И вдруг я поняла: что бы там ни было, верно одно: Лариса глубоко несчастный человек. Я обернулась. Она недвижно стояла на тротуаре. Я так же бегом вернулась к ней.
— Лариса Николаевна, может, вы и это выдумали? Вам лучше знать, но в любом случае вам необходим душевный покой. Пожалейте себя и мальчика. Может, вам посоветоваться с кем-нибудь умным и добрым? Ваш отец…
Лариса жестко рассмеялась:
— «Умные и добрые» на стороне Иннокентия и моей свекрови. Ты ведь тоже на их стороне, разве не так?
— Ненависть всегда плохо кончается, Лариса Николаевна. Бойтесь ее. До свидания.
Мы пошли в разные стороны. Это было вчера.
Я шла по аллее, усыпанной гравием, и он хрустел под ногами. А может, это снежок, запорошивший гравий, так хрустел. Ночь была безлунная, и ослепительно сверкали в ночном небе огромные косматые звезды.
Я люблю тебя, как сорок Ласковых сестер.
Я приостановилась. Мне надо его разлюбить. Просто разлюбить, и все! Но как это сделать?
Когда я вошла в темную теплую переднюю, до меня донесся из столовой взволнованный, изменившийся голос Иннокентия:
— Да, да… ведь я был мальчишкой!.. А вы никогда ни слова плохого о ней… Эта интеллигентская мягкотелость… Умудренные жизнью люди…

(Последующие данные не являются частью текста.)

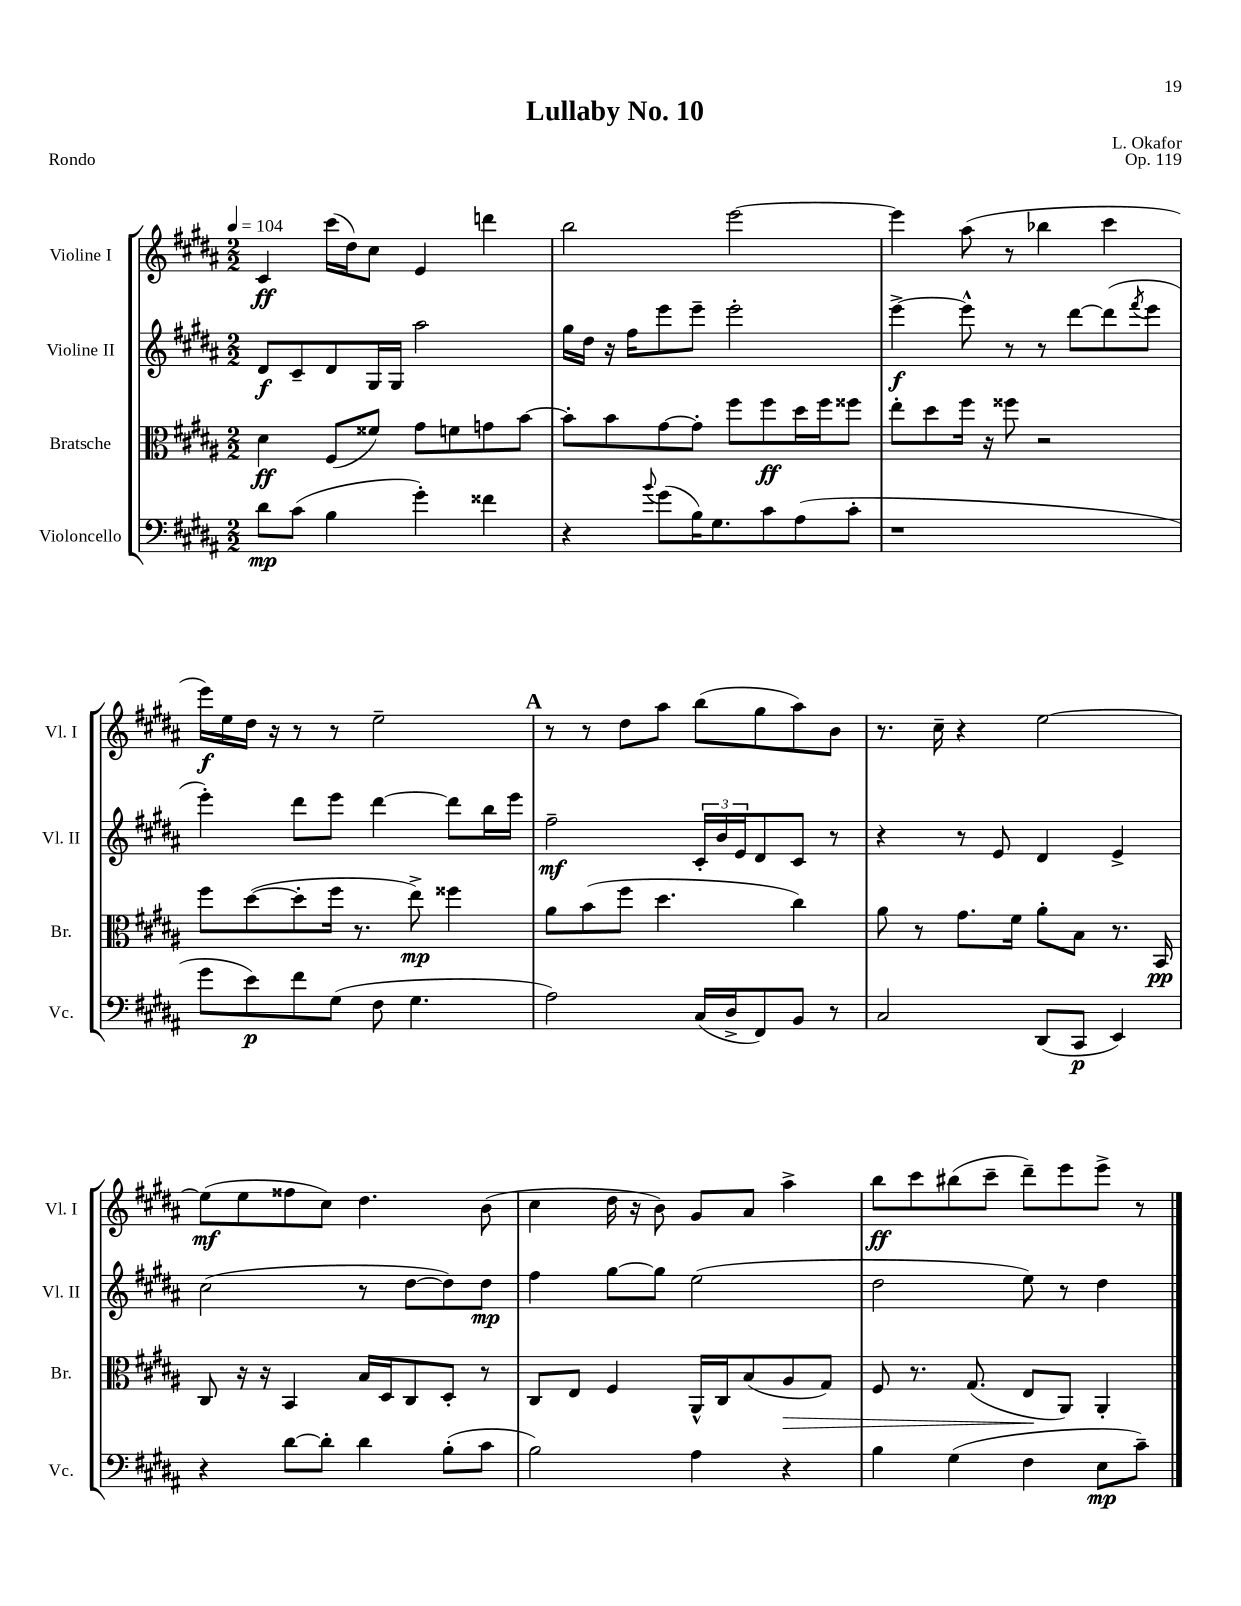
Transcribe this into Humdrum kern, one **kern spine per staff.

**kern	**kern	**kern	**kern
*staff4	*staff3	*staff2	*staff1
*clefF4	*clefC3	*clefG2	*clefG2
*k[f#c#g#d#a#]	*k[f#c#g#d#a#]	*k[f#c#g#d#a#]	*k[f#c#g#d#a#]
*M2/2	*M2/2	*M2/2	*M2/2
*MM104	*MM104	*MM104	*MM104
8d#\L	4d#\	8d#/L	4c#/
(8c#\J	.	8c#~/	.
4B\	(8F#/L	8d#/	(16ccc#\LL
.	.	.	16dd#\J)
.	8f##/J)	16G#/L	8cc#\J
.	.	16G#/JJ	.
4g#'\)	8g#\L	2aa#\	4e/
.	8f\	.	.
4f##\	8g\	.	4ddd\
.	[8b\J	.	.
=	=	=	=
4r	8b'\]L	16gg#\LL	2bb\
.	.	16dd#\JJ	.
.	8b\	16r	.
.	.	16ff#\LK	.
8qqb/	.	.	.
(8g#\L	[8g#\	8eee\	.
16B\K)	8g#'\]J	8eee~\J	.
8.G#\	.	.	.
.	8ff#\L	2eee'\	[2eee\
8c#\	8ff#\	.	.
(8A#\	16dd#\L	.	.
.	16ff#\J	.	.
8c#'\J	8ff##\J	.	.
=	=	=	=
1r	8ee'\L	[4eee^\	4eee\]
.	8dd#\	.	.
.	16ff#\Jk	8eee^^\]	(8aa#\
.	16r	.	.
.	8ff##\	8r	8r
.	2r	8r	4bb-\
.	.	[8ddd#\L	.
.	.	(8ddd#\]	4ccc#\
.	.	8qfff#/	.
.	.	8eee\J	.
=	=	=	=
8g#\L	8ff#\L	4eee'\)	16eee\LL)
.	.	.	16ee\
8e\)	([8dd#\	.	16dd#\JJ
.	.	.	16r
8f#\	8dd#'\]	8ddd#\L	8r
(8G#\J	16ff#\Jk	8eee\J	8r
.	8.r	.	.
8F#\	.	[4ddd#\	2ee~\
4.G#\	8ee^\)	.	.
.	4ff##\	8ddd#\]L	.
.	.	16bb\L	.
.	.	16eee\JJ	.
=	=	=	=
2A#\)	8a#\L	2ff#~\	8r
.	(8b\	.	8r
.	8ff#\J	.	8dd#\L
.	4.dd#\	.	8aa#\J
(16C#/LL	.	24c#'/LL	(8bb\L
.	.	24b/	.
16D#^/J	.	.	.
.	.	24e/J	.
8FF#/)	.	8d#/	8gg#\
8BB/J	4cc#\)	8c#/J	8aa#\)
8r	.	8r	8b\J
=	=	=	=
2C#/	8a#\	4r	8.r
.	8r	.	.
.	.	.	16cc#~\
.	8.g#\L	8r	4r
.	.	8e/	.
.	16f#\Jk	.	.
(8DD#/L	8a#'\L	4d#/	[2ee\
8CC#/J	8B\J	.	.
4EE/)	8.r	4e^/	.
.	16BB/	.	.
=	=	=	=
4r	8C#/	(2cc#\	(8ee\]L
.	16r	.	8ee\
.	16r	.	.
[8d#\L	4BB/	.	8ff##\
8d#'\]J	.	.	8cc#\J)
4d#\	16B/LL	8r	4.dd#\
.	16D#/J	.	.
.	8C#/	[8dd#\L	.
(8B'\L	8D#'/J	8dd#\])	.
8c#\J	8r	8dd#\J	(8b\
=	=	=	=
2B\)	8C#/L	4ff#\	4cc#\
.	8E/J	.	.
.	4F#/	[8gg#\L	16dd#\
.	.	.	16r
.	.	8gg#\]J	8b\)
4A#\	16AA#^^/LL	(2ee\	8g#/L
.	16C#/J	.	.
.	(8B/	.	8a#/J
4r	8A#/	.	4aa#^\
.	8G#/J)	.	.
=	=	=	=
4B\	8F#/	2dd#\	8bb\L
.	8.r	.	8ccc#\
(4G#\	.	.	(8bb#\
.	(8.G#/	.	.
.	.	.	8ccc#~\J
4F#\	8E/L	8ee\)	8ddd#~\L)
.	8AA#/J)	8r	8eee\
8E\L	4AA#'/	4dd#\	8eee^\J
8c#~\J)	.	.	8r
==	==	==	==
*-	*-	*-	*-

Я разделась, дрожащими руками повесила пальто и, стараясь погромче топать, вошла в столовую.
Рената Алексеевна, очень бледная, и нахмурившийся Кафка Тутава сидели рядом на диване. Мой дядя сидел в кресле, в углу, закрыв рукою глаза. У сервированного стола (к еде не прикасались, видно, ждали меня, в этом добром доме всегда ждали друг друга) стоял мрачный, злой Иннокентий. Лицо его испугало меня. Всегда спокойное и замкнутое, оно показалось мне совсем юным, беспомощным, отчаявшимся.
— Вы предоставили мне самому убедиться… Но цена этого урока слишком велика…
Он удрученно замолчал…
— Ну вот, поговорили… Простите меня. И ты, Марфенька. извини. Я пойду… Похожу у океана.

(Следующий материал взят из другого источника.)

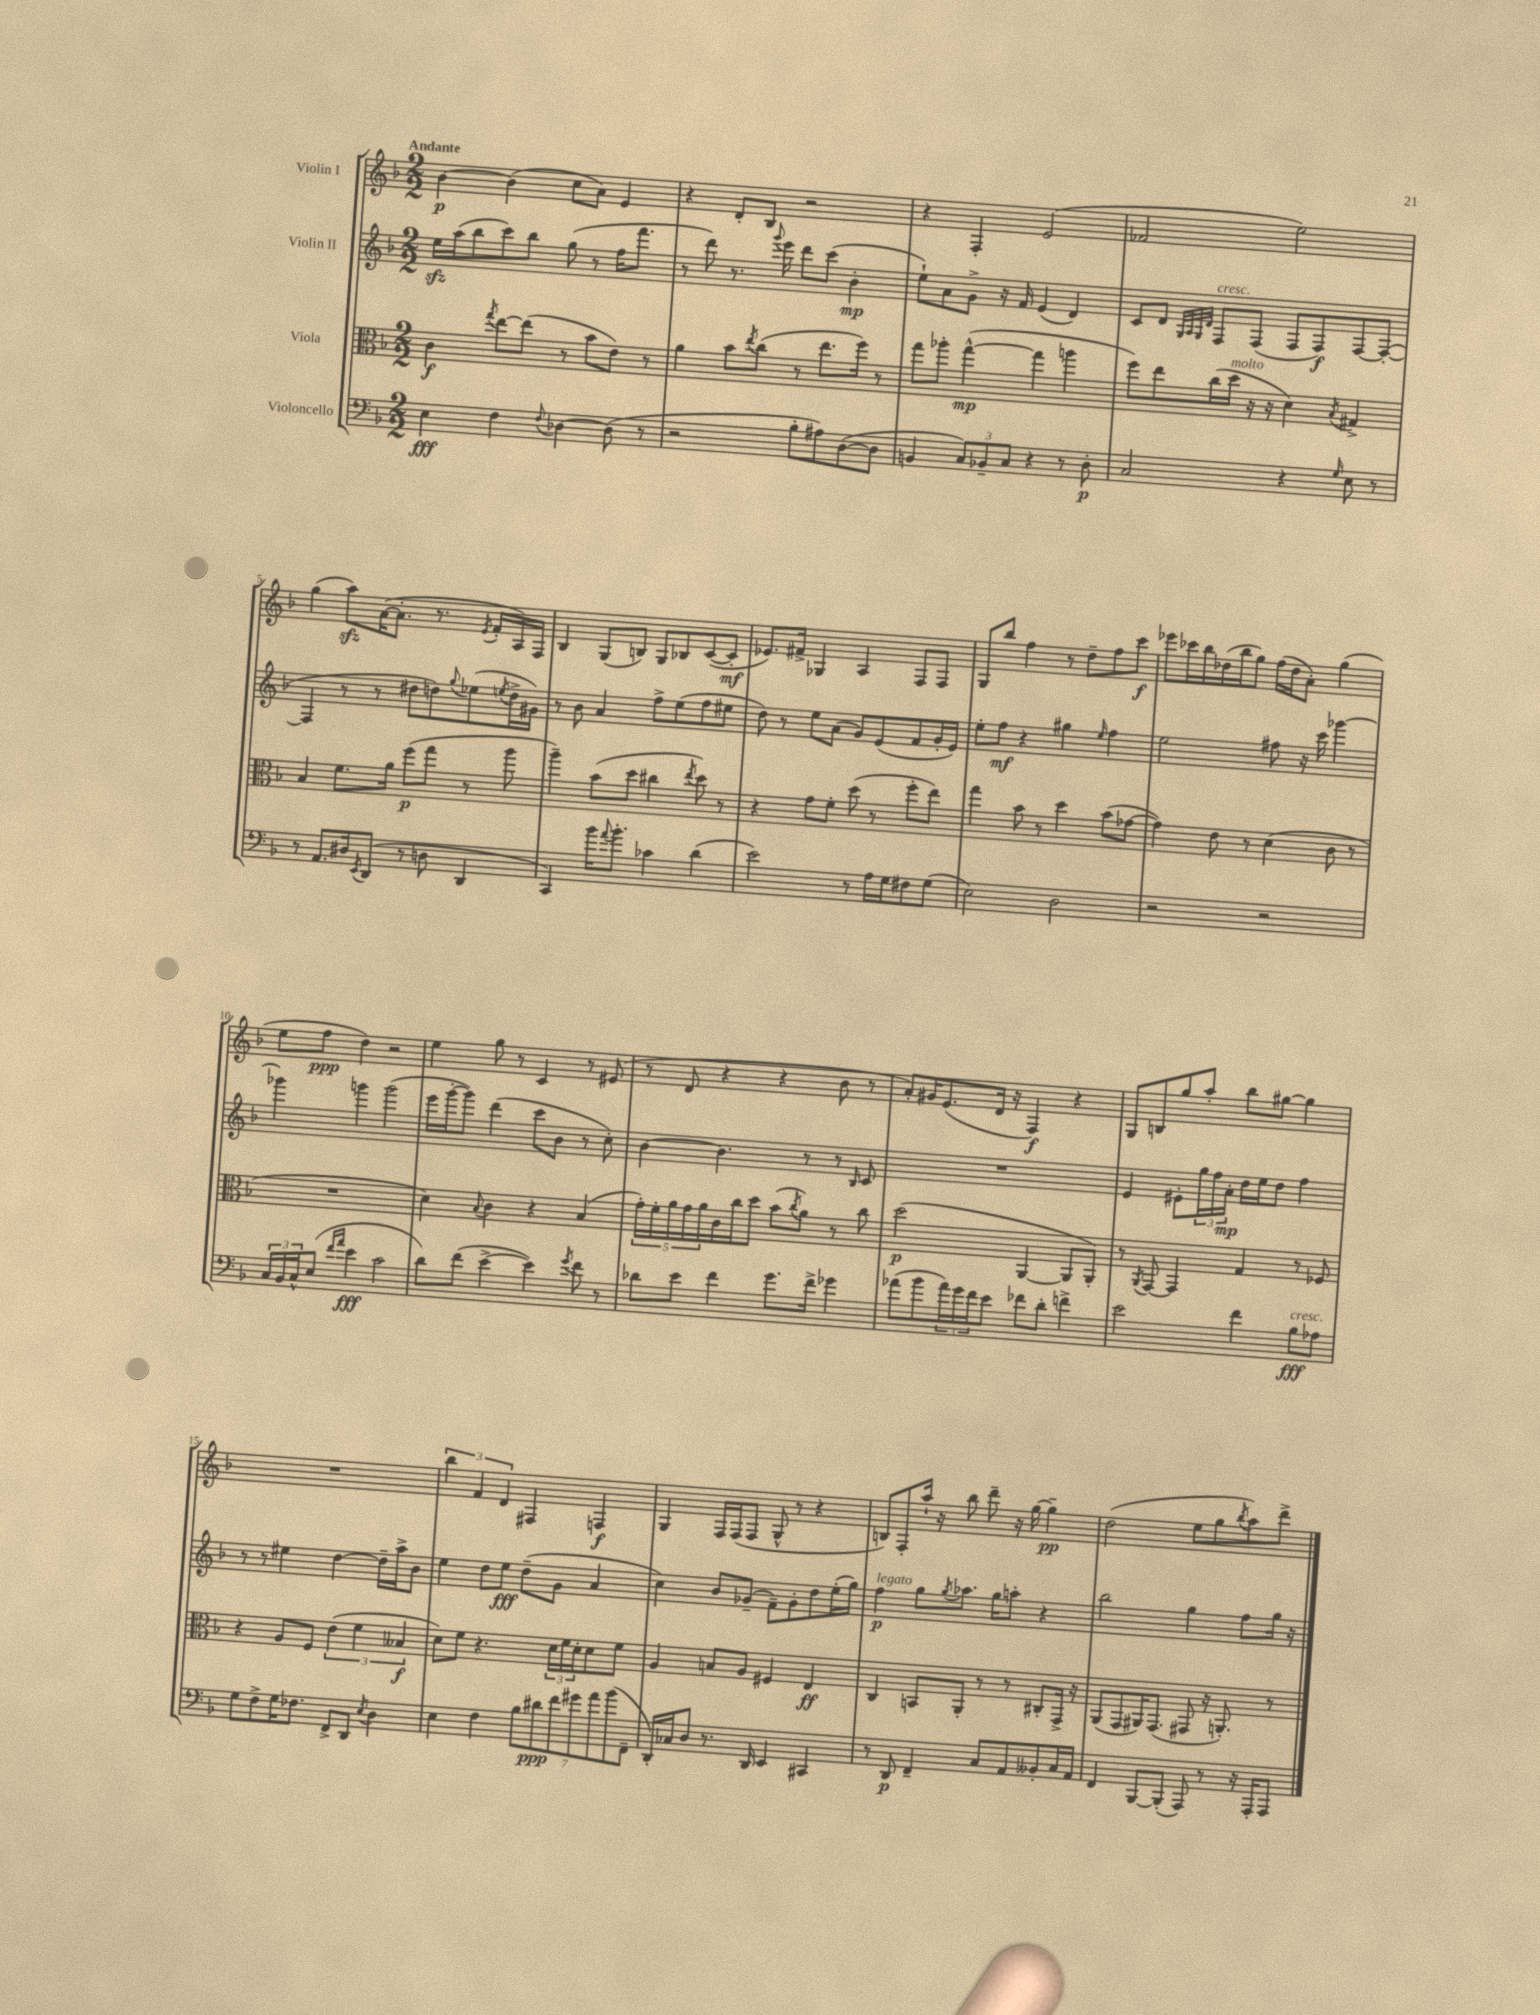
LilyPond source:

<<
\new StaffGroup <<
\new Staff = "s0" \with { instrumentName = "Violin I" } {
    \clef treble \key f \major \numericTimeSignature \time 2/2 \tempo "Andante"
    bes'4~\p bes'4( c''8 a'8) e'4 |
    r4 d'8-. bes8 r2 |
    r4 f4-. e'2( |
    fes'2 e''2) |
    g''4( a''8\sfz) a'16~( a'8.-. r8. \acciaccatura { e'8 } f'16-. a16) f16 |
    bes4 g8( b8) g8 bes8 c'8~( c'8-.\mf |
    ees'8.) fis'16-> ges4 a4 f8 f8 |
    g8 bes''8 f''4 r8 d''8-- f''8 c'''8\f |
    ees'''8 ces'''16 bes''16 des''16( bes''16 g''8) f''16( des''16 a'8-.) g''4( |
    e''8 f''8\ppp d''4) r2 |
    e''4 g''8 r8 c'4 r8 eis'8( |
    r8 d'8 r4 r4 bes'8 r8 |
    a'8-.) gis'16 e'8.( d'16 r16 f4\f) r4 |
    g8 b8 g''8 a''8-. bes''8 gis''8~ gis''4 |
    R1 |
    \tuplet 3/2 { bes''4 f'4 d'4 } fis4 f4\f |
    g4 f16 f16( f8 g8-^ r8 r4 |
    b8) f8-. a''16-! r16 bes''8 d'''8-- r16 g''16~ g''4--\pp |
    d''2( e''8 g''8 \acciaccatura { bes''8 } a''8) d'''8-> \bar "|." |
}
\new Staff = "s1" \with { instrumentName = "Violin II" } {
    \clef treble \key f \major \numericTimeSignature \time 2/2
    e''16\sfz a''16( bes''8 c'''8) bes''8 g''8( r8 f''16 f'''8. |
    r8 d'''8) r8. \appoggiatura { g'''8 } e'''16 d'''8 c'''8( bes'4-.\mp |
    e''8-!) a'8 g'8-> r16 f'16 e'4( d'4) |
    c'8 d'8 \grace { g32 a32 g32 d'32 } f8^\markup { \italic "cresc." } f8( f8 f8\f) f8~ f8~-.( |
    f4 r8 r8 dis''8 d''8) \appoggiatura { g''8 } ees''8( \acciaccatura { e''8 } d''16-> gis'16) |
    r8 bes'8 a'4 f''8-> e''8( f''8 eis''8 |
    d''8) r8 e''8 a'8( g'8) e'8( f'8 g'16-. e'16) |
    e''8-. f''8\mf r4 gis''4 \grace { e''16 } f''4 |
    e''2 fis''8 r16 c'''16 ges'''4~ |
    ges'''4 g'''4 g'''2( |
    e'''16 g'''16~-. g'''8) d'''4( c'''8 bes'8 r8 c''8-.) |
    bes'4~ bes'4. r8 r8 \grace { bes16 } c'8 |
    R1 |
    e'4 eis'8-. \tuplet 3/2 { g''16 f''16 a'16-.\mp } d''16 e''16 d''8 f''4 |
    r8 r8 eis''4 d''4~ d''16-- a''16-> bes'8 |
    e''4 d''8 e''8\fff d''8--( g'8 a'4 |
    c''4) bes'8 ges'8--( f'8--) ges'8-. d''8 e''16-.( g''16) |
    f''4\p^\markup { \italic "legato" } g''8 \acciaccatura { g''8 } aes''8. g''16 a''8-. r4 |
    bes''2 g''4 f''8 g''16 r16 \bar "|." |
}
\new Staff = "s2" \with { instrumentName = "Viola" } {
    \clef alto \key f \major \numericTimeSignature \time 2/2
    c'4\f \acciaccatura { g''8 } e''8~ e''8( r8 bes'8 e'8) r8 |
    a'4 bes'8 \acciaccatura { e''8 } c''8( r8 e''8. f''16) r8 |
    g''8 aes''8-. g''4~-^\mp( g''4 a''4 |
    f''8) e''8 c''16( d''16^\markup { \italic "molto" } r16 r16 d'4) \acciaccatura { bes8 } gis4-> |
    bes4 f'8. a'16 f''8\p( g''8 r8 a''8 |
    a''4--) bes'8( d''8 cis''4 \acciaccatura { e''8 } d''8) r8 |
    r4 g'8 f'8-. d''8( r8 f''8-. e''8) |
    g''4 bes'8 r8 d''4 bes'8( ges'8~ |
    ges'4) e'8 r8 d'4( c'8 r8 |
    R1 |
    d'4) \appoggiatura { bes8 } c'4 r4 bes4( |
    \tuplet 5/4 { g'16-.) f'16-. a'16 g'16 a'16 } c'16 c''16 d''8 bes'8( \acciaccatura { c''8 } a'8) r8 c''8 |
    d''2\p( a,4~ a,8 a,8-.) |
    r8 \acciaccatura { a,8 } g,8~ g,4 g4 r8 fes8 |
    r4 a8 f8 \tuplet 3/2 { e'4( f'4 beses4\f } |
    d'8) f'8 r4. \tuplet 3/2 { d'16 f'16 d'16-. } d'8 f'8 |
    a4 b8 a8 fis4 e4\ff |
    c4 b,8 a,8-. r8 r8 cis8-. g,16-> r16 |
    a,8( g,8 ais,16) g,8.( gis,8 r16 a,8.-.) r8 \bar "|." |
}
\new Staff = "s3" \with { instrumentName = "Violoncello" } {
    \clef bass \key f \major \numericTimeSignature \time 2/2
    e4\fff f4 \appoggiatura { f8 } des4~ des8( r8 |
    r2 bes8-. ais8) d8~( d8 |
    b,4 \tuplet 3/2 { c8) bes,8-- c8 } r4 r8 d8-.\p |
    c2 r4 \grace { g16 } e8 r8 |
    r8 a,8. dis16 \acciaccatura { e,8 } d,8( r8 d8 d,4 |
    c,4) bes'16 \appoggiatura { a'8 } bes'8.-. ces'4 d'4( |
    e'2) r8 a16 g16 fis8 g8( |
    e2) d2 |
    r2 r2 |
    \tuplet 3/2 { c16 bes,16 c16-^ } e8( \grace { f'16 a'16 } e'4\fff c'2 |
    d'8) f'8( e'4~-> e'4) \acciaccatura { g'8 } f'8 r8 |
    des'8 e'8 f'4 g'8. f'16-> ges'4 |
    aes'8( bes'8 \tuplet 3/2 { aes'16) g'16 f'16 } e'8 fes'8 d'8-. f'4-> |
    e'2 f'4 bes8\fff^\markup { \italic "cresc." } aes8 |
    g8 f8-> g16 fes8. f,8-> d,8 \acciaccatura { e8 } d4 |
    e4 f4 \tuplet 7/4 { bes8 dis'8\ppp f'8 gis'8 a'8 bes'8( f,8-- } |
    d,16-.) ces16 d8 r8. d,16 e,4 cis,4 |
    r8 d,8\p f,4-- c8 a,8 beses,8-. c16 a,16 |
    f,4 bes,,8~ bes,,8-.( a,,8) r8 r16 a,,16-. a,,8 \bar "|." |
}
>>
>>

Иннокентий бросился вон из дома, как был, в одном свитере.
— Кент, оденься, простудишься! — закричала вслед ему мать. Она хотела бежать за ним, но Кафка удержал ее:
— Ты же сама простудишься.
Рената Алексеевна с трудом сдерживала рыдания. Не знаю, что они там делали дальше. Я мчалась сломя голову за Иннокентием с его пальто в руках.
Догнала его у самого обрыва. Он искал в темноте тропу, идущую вниз к океану.
— Сейчас же оденьтесь! — заорала я. — Ваша мама боится, что вы простудитесь.